The effect of discharge destination and primary insurance provider on hospital discharge delays among patients with traumatic brain injury: a multicenter study of 1,543 patients

Patient Safety in Surgery - Tập 14 - Trang 1-10 - 2020
Melissa Sorensen1, Erica Sercy2,3,4,5, Kristin Salottolo2,3,4,5, Michael Waxman6, Thomas A. West7, Allen Tanner8, David Bar-Or2,3,4,5,9
1Trauma Services Department, Swedish Medical Center, Englewood, USA
2Trauma Research Department, Swedish Medical Center, Englewood, USA
3Trauma Research Department, Medical City Plano, Plano, USA
4Trauma Research Department, Research Medical Center, Kansas City, USA
5Trauma Research Department, Penrose Hospital, Colorado Springs, USA
6Medical/Surgical Intensive Care Unit, Research Medical Center, Kansas City, USA
7Trauma Services Department, Medical City Plano, Plano, USA
8Trauma Services Department, Penrose Hospital, Colorado Springs, USA
9Injury Outcomes Network Research Group, Englewood, USA

Tóm tắt

Hospital length of stay (HLOS) is a commonly used measure of hospital quality and is influenced by clinical and non-clinical factors.

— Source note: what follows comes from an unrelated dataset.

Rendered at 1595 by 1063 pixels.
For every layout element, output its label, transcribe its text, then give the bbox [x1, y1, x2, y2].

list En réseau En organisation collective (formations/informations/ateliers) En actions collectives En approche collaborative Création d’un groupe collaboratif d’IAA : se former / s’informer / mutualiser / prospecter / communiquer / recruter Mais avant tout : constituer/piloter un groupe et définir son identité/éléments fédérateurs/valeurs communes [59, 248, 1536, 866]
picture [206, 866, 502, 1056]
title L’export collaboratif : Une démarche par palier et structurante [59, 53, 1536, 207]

To reduce HLOS, it is key to identify factors placing patients at increased risk of lengthy HLOS and discharge delays. This was a retrospective cohort study of patients age ≥ 18 admitted to four level 1 trauma centers between 1/1/2015 and 3/31/2018 with traumatic brain injury (TBI). The primary outcome was discharge delay, defined as discharge ≥24 h after case management notes indicated the patient was ready for discharge. The independent variables of interest were primary insurance provider and discharge destination. Chi-square, Fisher exact, and unadjusted and adjusted logistic regression analyses were used to assess associations between discharge delay and the two primary independent variables, as well as other patient demographic and clinical characteristics. Complications developing during the delay period were also examined. A total of 1543 patients with TBI were included. The median age was 61 years, and the median HLOS was 5 days. Approximately half of patients were discharged home (54%). The most common insurance providers were Medicare (35%) and commercial/private (35%). Two-hundred ten (14%) patients experienced a discharge delay. The median delay period was 3 days, and the most common reasons for delay were insurance authorization (52%) and lack of accepting bed (41%). Compared to being discharged home, patients discharged to a skilled nursing facility (adjusted odds ratio (AOR) = 10.35) or intermediate care facility (AOR = 10.64) had the highest odds of discharge delay. Compared to Medicare patients, uninsured/self-pay patients (AOR = 2.98) and those with Medicaid (AOR = 2.83) or commercial/private insurance (AOR = 2.22) had higher odds of delay. Thirty-two patients (15% of those delayed) experienced at least one complication during the delay, some of which were clinically severe. A substantial portion of TBI patients in this study experienced discharge delays, and discharge destination and primary insurance provider were significant drivers of these delays. Evaluation of a facility’s quality of care should consider the specific causes of these delays.